EXERCISE PASSAGE =

Start of Block

Nari
Nari

Reputation: 53

Out of memory! Perl

I am using 28 files in one perl program.
Each file is about 2Mb in size.
I have taken them into 28 arrays. and printing in 28 output files.
Each output file contains all the arrays concatenated , except current file array. After 11 output files, each of about 70 MB size, Out of memory! msg is coming . How to increase the memory limit.

What I tried is :
I closed each file handler after fetching the data into an array. but no use.... Please suggest solutions.

Upvotes: 1

Views: 5675

Answers (1)

amon
amon

Reputation: 57590

Assuming that you have four files A B C D, you then want to create four files so that
File 1 contains B C D,
File 2 contains A C D,
File 3 contains A B D, and
File 4 contains A B C.

What you are currently doing is loading every file into an array (just using strings would spare a little memory), and then printing each output file consecutively.

End of Block

WHAT TO WORK ON = According to the Perl post, after how many output files does the "Out of memory!" message appear? These items have nothing to do with the Perl post.

Items listed in a dataset:
Start of Block

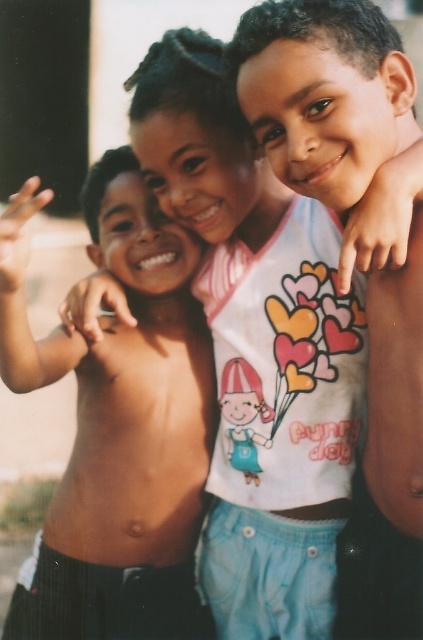
Question: Can you confirm if shiny skin at left is positioned to the right of smooth skin boy at center?

Choices:
 (A) yes
 (B) no

Answer: (B)

Question: Is shiny skin at left thinner than smooth skin boy at center?

Choices:
 (A) no
 (B) yes

Answer: (A)

Question: Can you confirm if shiny skin at left is thinner than smooth skin boy at center?

Choices:
 (A) no
 (B) yes

Answer: (A)

Question: Which of the following is the closest to the observer?

Choices:
 (A) (332, 189)
 (B) (192, 632)

Answer: (A)

Question: Among these objects, which one is farthest from the camera?

Choices:
 (A) smooth skin boy at center
 (B) shiny skin at left

Answer: (A)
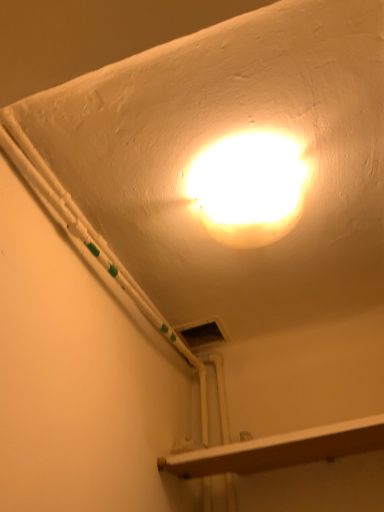
Find the location of a particular element. This screenshot has width=384, height=512. wooden at lower right is located at coordinates (279, 450).

What do you see at coordinates (279, 450) in the screenshot? This screenshot has width=384, height=512. I see `wooden at lower right` at bounding box center [279, 450].

What do you see at coordinates (249, 188) in the screenshot? I see `white glossy light fixture at upper center` at bounding box center [249, 188].

What is the approximate width of white glossy light fixture at upper center?

It is 11.38 inches.

Identify the location of white glossy light fixture at upper center. This screenshot has height=512, width=384. (249, 188).

The height and width of the screenshot is (512, 384). I want to click on wooden at lower right, so click(279, 450).

Considering the relative positions of wooden at lower right and white glossy light fixture at upper center in the image provided, is wooden at lower right to the left of white glossy light fixture at upper center from the viewer's perspective?

In fact, wooden at lower right is to the right of white glossy light fixture at upper center.

Which object is further away from the camera, wooden at lower right or white glossy light fixture at upper center?

Positioned behind is wooden at lower right.

Is point (232, 447) in front of point (285, 170)?

No, (232, 447) is further to viewer.

From the image's perspective, relative to white glossy light fixture at upper center, is wooden at lower right above or below?

From the image's perspective, wooden at lower right appears below white glossy light fixture at upper center.

From a real-world perspective, which is physically above, wooden at lower right or white glossy light fixture at upper center?

white glossy light fixture at upper center.

Which of these two, wooden at lower right or white glossy light fixture at upper center, is wider?

wooden at lower right.

Can you confirm if wooden at lower right is shorter than white glossy light fixture at upper center?

Indeed, wooden at lower right has a lesser height compared to white glossy light fixture at upper center.

Is wooden at lower right smaller than white glossy light fixture at upper center?

No.

Is wooden at lower right outside of white glossy light fixture at upper center?

Absolutely, wooden at lower right is external to white glossy light fixture at upper center.

Is there a large distance between wooden at lower right and white glossy light fixture at upper center?

That's not correct — wooden at lower right is a little close to white glossy light fixture at upper center.

Is wooden at lower right looking in the opposite direction of white glossy light fixture at upper center?

No.

How many degrees apart are the facing directions of wooden at lower right and white glossy light fixture at upper center?

The angular difference between wooden at lower right and white glossy light fixture at upper center is 1.46 degrees.

Where is `lamp that appears in front of the wooden at lower right`? The width and height of the screenshot is (384, 512). lamp that appears in front of the wooden at lower right is located at coordinates (249, 188).

Does white glossy light fixture at upper center appear on the right side of wooden at lower right?

No, white glossy light fixture at upper center is not to the right of wooden at lower right.

Who is more distant, white glossy light fixture at upper center or wooden at lower right?

Positioned behind is wooden at lower right.

Is point (212, 196) closer to camera compared to point (169, 467)?

Yes.

From the image's perspective, is white glossy light fixture at upper center over wooden at lower right?

Correct, white glossy light fixture at upper center appears higher than wooden at lower right in the image.

In the scene shown: From a real-world perspective, is white glossy light fixture at upper center physically below wooden at lower right?

No, from a real-world perspective, white glossy light fixture at upper center is not under wooden at lower right.

Is white glossy light fixture at upper center thinner than wooden at lower right?

Correct, the width of white glossy light fixture at upper center is less than that of wooden at lower right.

Considering the relative sizes of white glossy light fixture at upper center and wooden at lower right in the image provided, is white glossy light fixture at upper center taller than wooden at lower right?

Correct, white glossy light fixture at upper center is much taller as wooden at lower right.

Can you confirm if white glossy light fixture at upper center is smaller than wooden at lower right?

Yes.

Is white glossy light fixture at upper center inside or outside of wooden at lower right?

white glossy light fixture at upper center lies outside wooden at lower right.

Is white glossy light fixture at upper center touching wooden at lower right?

No.

Is white glossy light fixture at upper center oriented away from wooden at lower right?

No, white glossy light fixture at upper center is not facing the opposite direction of wooden at lower right.

I want to click on lamp located in front of the wooden at lower right, so click(249, 188).

At what (x,y) coordinates should I click in order to perform the action: click on lamp that is above the wooden at lower right (from a real-world perspective). Please return your answer as a coordinate pair (x, y). Looking at the image, I should click on (249, 188).

Locate an element on the screen. shelf below the white glossy light fixture at upper center (from the image's perspective) is located at coordinates (279, 450).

End of Block

RESPONSE BELOW = After 11 output files.